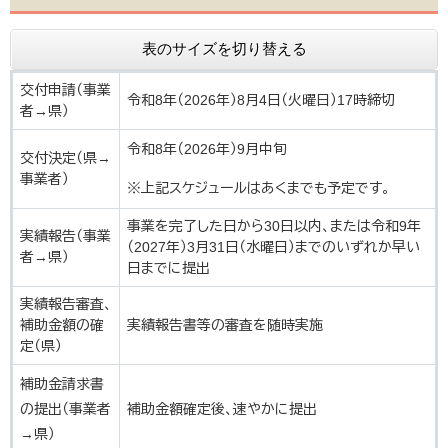
表のサイズを切り替える
交付申請（事業
令和8年（2026年）8月4日（火曜日）17時締切
者→県）
令和8年（2026年）9月中旬
交付決定（県→
事業者）
※上記スケジュールはあくまでも予定です。
事業を完了した日から30日以内、または令和9年
実績報告（事業
（2027年）3月31日（水曜日）までのいずれか早い
者→県）
日までに提出
実績報告審査、
補助金額の確
実績報告書等の審査を随時実施
定（県）
補助金請求書
の提出（事業者
補助金額確定後、速やかに提出
→県）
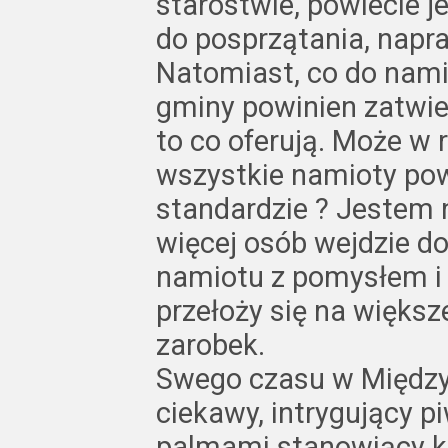
starostwie, powiecie j
do posprzątania, napr
Natomiast, co do nami
gminy powinien zatwier
to co oferują. Może w
wszystkie namioty po
standardzie ? Jestem n
więcej osób wejdzie do
namiotu z pomysłem i
przełoży się na więks
zarobek.
Swego czasu w Międzyw
ciekawy, intrygujący p
palmami stanowiący k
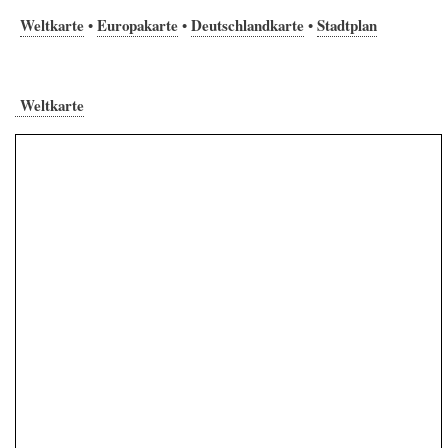
Weltkarte
Europakarte
Deutschlandkarte
Stadtplan
•
•
•
Weltkarte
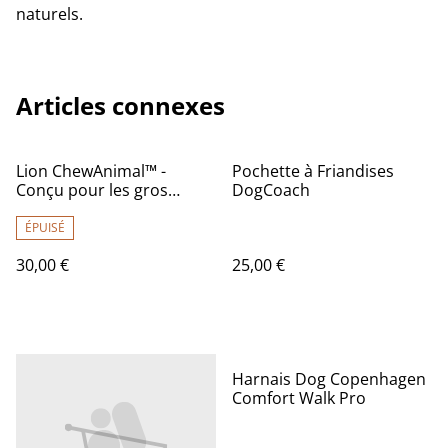
naturels.
Articles connexes
Lion ChewAnimal™ -
Pochette à Friandises
Conçu pour les gros
DogCoach
mâcheurs
ÉPUISÉ
30,00 €
25,00 €
Harnais Dog Copenhagen
Comfort Walk Pro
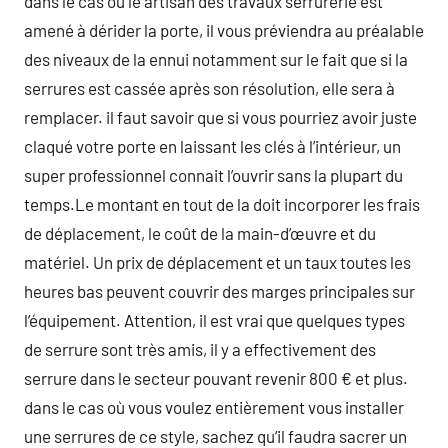
dans le cas où le artisan des travaux serrurerie est
amené à dérider la porte, il vous préviendra au préalable
des niveaux de la ennui notamment sur le fait que si la
serrures est cassée après son résolution, elle sera à
remplacer. il faut savoir que si vous pourriez avoir juste
claqué votre porte en laissant les clés à l’intérieur, un
super professionnel connait l’ouvrir sans la plupart du
temps.Le montant en tout de la doit incorporer les frais
de déplacement, le coût de la main-d’œuvre et du
matériel. Un prix de déplacement et un taux toutes les
heures bas peuvent couvrir des marges principales sur
l’équipement. Attention, il est vrai que quelques types
de serrure sont très amis, il y a effectivement des
serrure dans le secteur pouvant revenir 800 € et plus.
dans le cas où vous voulez entièrement vous installer
une serrures de ce style, sachez qu’il faudra sacrer un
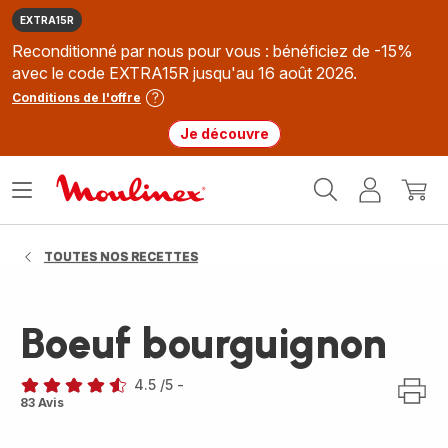
EXTRA15R
Reconditionné par nous pour vous : bénéficiez de -15%
avec le code EXTRA15R jusqu'au 16 août 2026.
Conditions de l'offre
Je découvre
Accueil
Ouvrir
Mon
Mon
Moulinex
le
compte
panie
menu
TOUTES NOS RECETTES
Boeuf bourguignon
4.5
/5
-
ratings.4.5
83 Avis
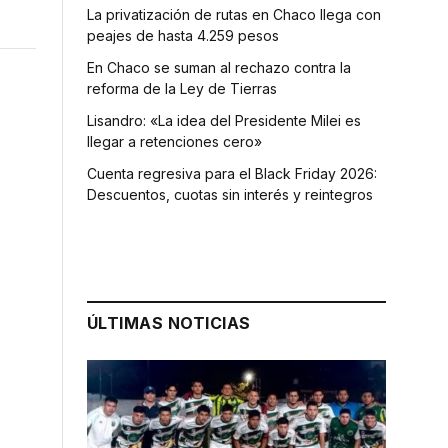
La privatización de rutas en Chaco llega con
peajes de hasta 4.259 pesos
En Chaco se suman al rechazo contra la
reforma de la Ley de Tierras
Lisandro: «La idea del Presidente Milei es
llegar a retenciones cero»
Cuenta regresiva para el Black Friday 2026:
Descuentos, cuotas sin interés y reintegros
ÚLTIMAS NOTICIAS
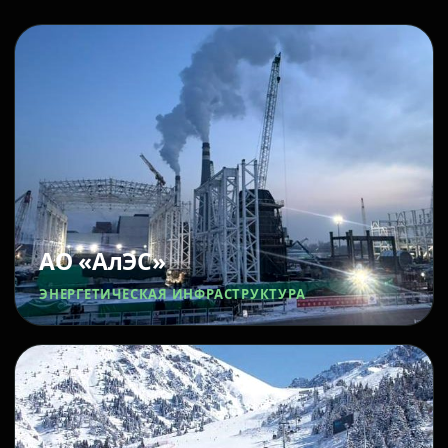
АО «АлЭС»
ЭНЕРГЕТИЧЕСКАЯ ИНФРАСТРУКТУРА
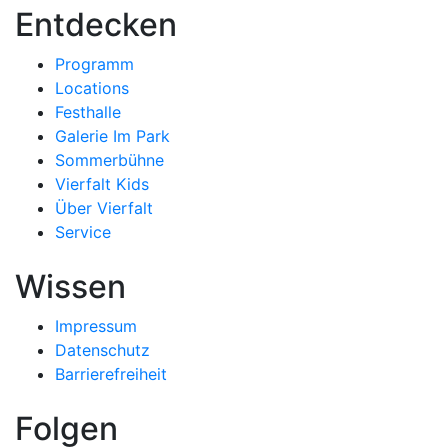
Entdecken
Programm
Locations
Festhalle
Galerie Im Park
Sommerbühne
Vierfalt Kids
Über Vierfalt
Service
Wissen
Impressum
Datenschutz
Barrierefreiheit
Folgen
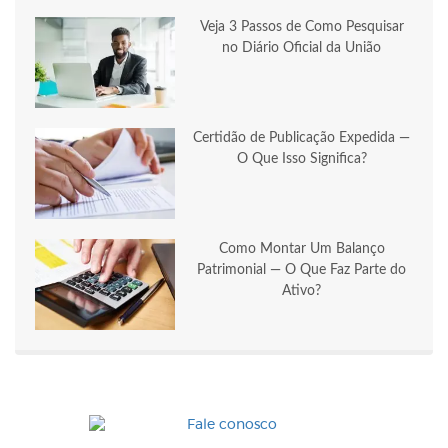
Veja 3 Passos de Como Pesquisar
no Diário Oficial da União
Certidão de Publicação Expedida —
O Que Isso Significa?
Como Montar Um Balanço
Patrimonial — O Que Faz Parte do
Ativo?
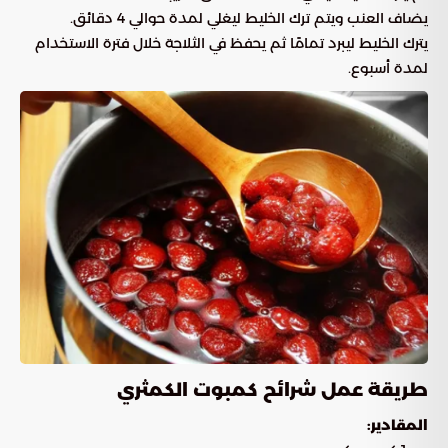
يضاف العنب ويتم ترك الخليط ليغلي لمدة حوالي 4 دقائق.
يترك الخليط ليبرد تمامًا ثم يحفظ في الثلاجة خلال فترة الاستخدام
لمدة أسبوع.
طريقة عمل شرائح كمبوت الكمثري
المقادير:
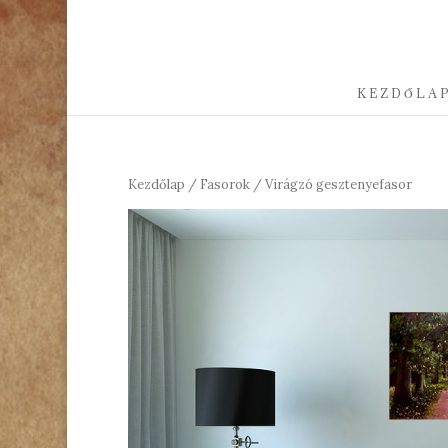
KEZDŐLA
Kezdőlap
/
Fasorok
/ Virágzó gesztenyefasor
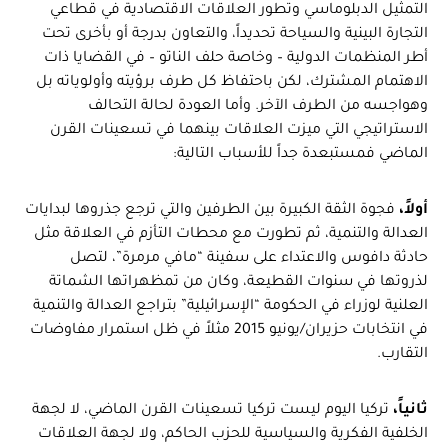
التمثيل الدبلوماسي وتطور العلاقات الاقتصادية في قطاعي
التجارة البينية والسياحة تحديداً، والتعاون بدرجة أو بأخرى تحت
أطر المنظمات الدولية – وخاصة حلف الناتو – في القضايا ذات
الاهتمام المشترك، لكن باحتفاظ كل طرف برؤيته وأولوياته بل
وهواجسه من الطرف الآخر. وأما العودة لحالة التحالف
الاستراتيجي التي ميزت العلاقات بينهما في تسعينات القرن
الماضي فمستبعدة جداً للأسباب التالية:
أولاً،
فجوة الثقة الكبيرة بين الطرفين والتي ترجع جذروها لبدايات
العدالة والتنمية، ثم تطورت مع محطات التأزم في العلاقة مثل
حادثة دافوس والاعتداء على سفينة “مافي مرمرة”، لتصل
لذروتها في سنوات القطيعة، وكان من تمظهراتها الشماتة
العلنية لوزراء في الحكومة “الإسرائيلية” بتراجع العدالة والتنمية
في انتخابات حزيران/يونيو 2015 مثلاً في ظل استمرار مفاوضات
التقارب.
ثانياً،
تركيا اليوم ليست تركيا تسعينات القرن الماضي، لا لجهة
الخلفية الفكرية والسياسية للحزب الحاكم، ولا لجهة العلاقات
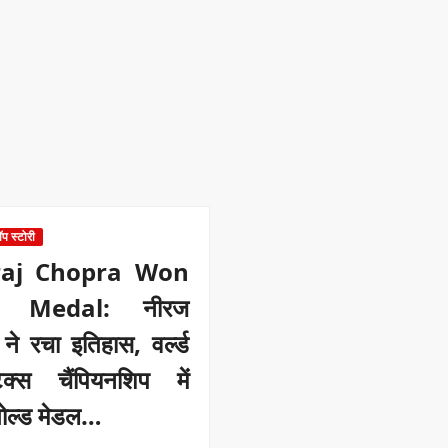
ॉप स्टोरी
aj Chopra Won
d Medal: नीरज
 ने रचा इतिहास, वर्ल्ड
िक्स चैंपियनशिप में
गोल्ड मेडल…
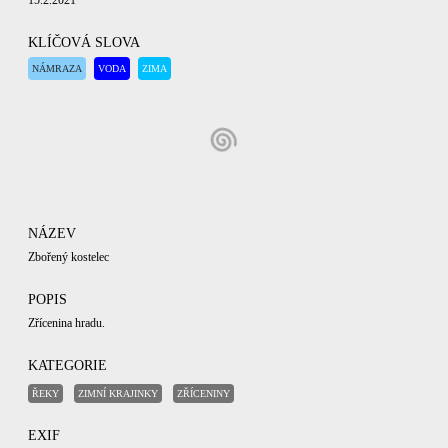
15.2.2021
KLÍČOVÁ SLOVA
NÁMRAZA
VODA
ZIMA
NÁZEV
Zbořený kostelec
POPIS
Zřícenina hradu.
KATEGORIE
ŘEKY
ZIMNÍ KRAJINKY
ZŘÍCENINY
EXIF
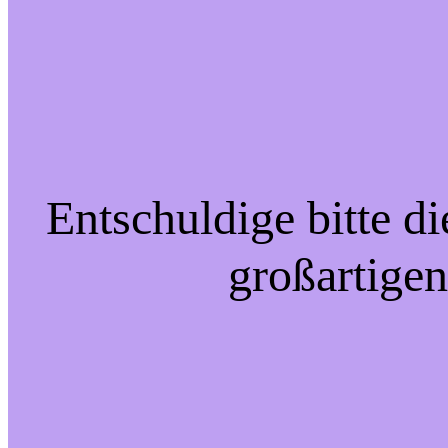
Entschuldige bitte d
großartigen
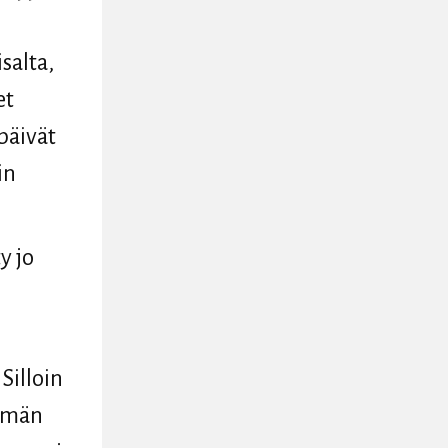
salta,
et
päivät
in
y jo
n
Silloin
emmän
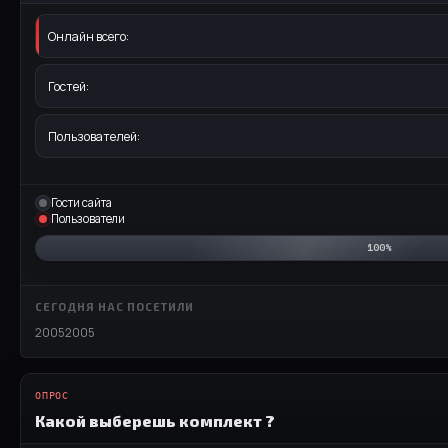
Онлайн всего:
Гостей:
Пользователей:
Гости сайта
Пользователи
100%
СЕГОДНЯ НАС ПОСЕТИЛИ
20052005
ОПРОС
Какой выберешь комплект ?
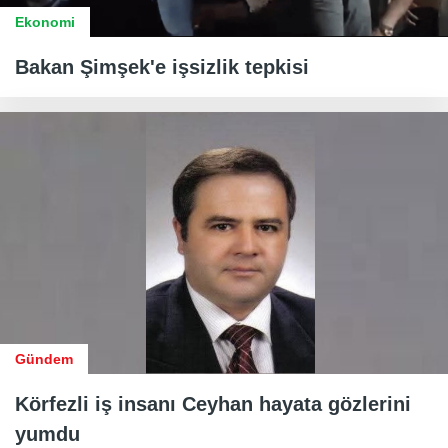
Ekonomi
Bakan Şimşek'e işsizlik tepkisi
Gündem
Körfezli iş insanı Ceyhan hayata gözlerini
yumdu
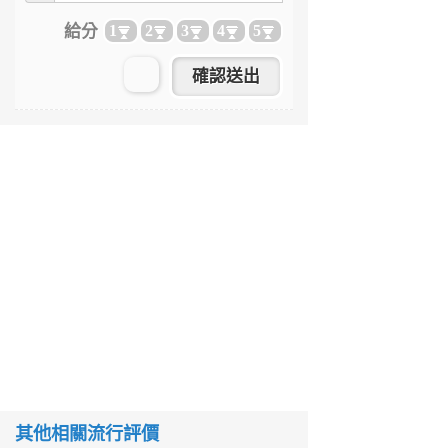
給分
1
2
3
4
5
其他相關流行評價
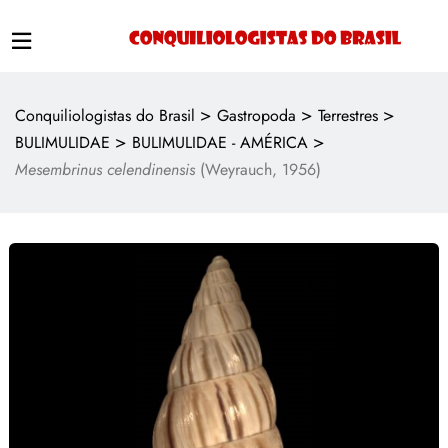
>
>
>
Conquiliologistas do Brasil
Gastropoda
Terrestres
>
>
BULIMULIDAE
BULIMULIDAE - AMÉRICA
Mesembrinus celendinensis
(Weyrauch, 1956)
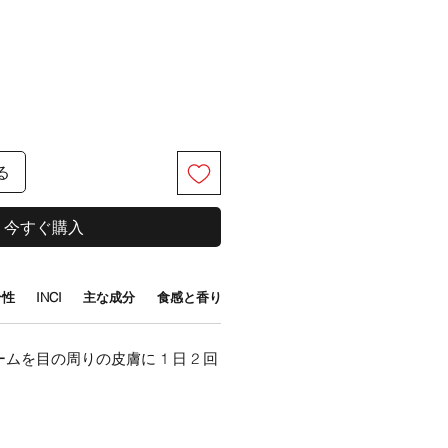
る
今すぐ購入
合性
INCI
主な成分
食感と香り
のクリームを目の周りの皮膚に 1 日 2 回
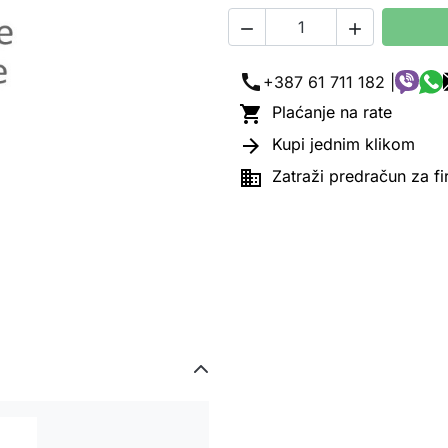


call
+387 61 711 182 |

Plaćanje na rate

Kupi jednim klikom

Zatraži predračun za f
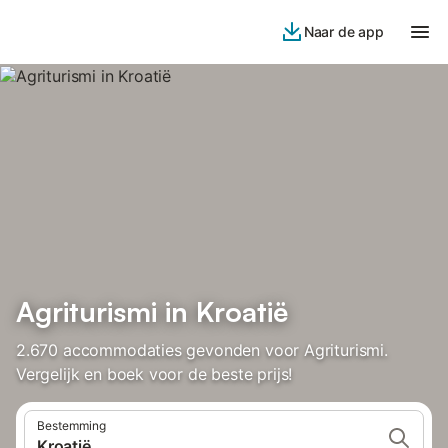
Naar de app
Agriturismi in Kroatië
2.670 accommodaties gevonden voor Agriturismi.
Vergelijk en boek voor de beste prijs!
Bestemming
Kroatië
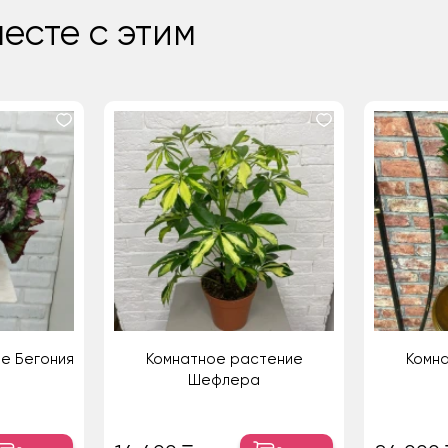
есте с этим
е Бегония
Комнатное растение
Комн
Шефлера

━━━

Work required:
Report all lines in the listing above that contain the word "لمدة".

Answer area:
يضاف العنب ويتم ترك الخليط ليغلي لمدة حوالي 4 دقائق.
لمدة أسبوع.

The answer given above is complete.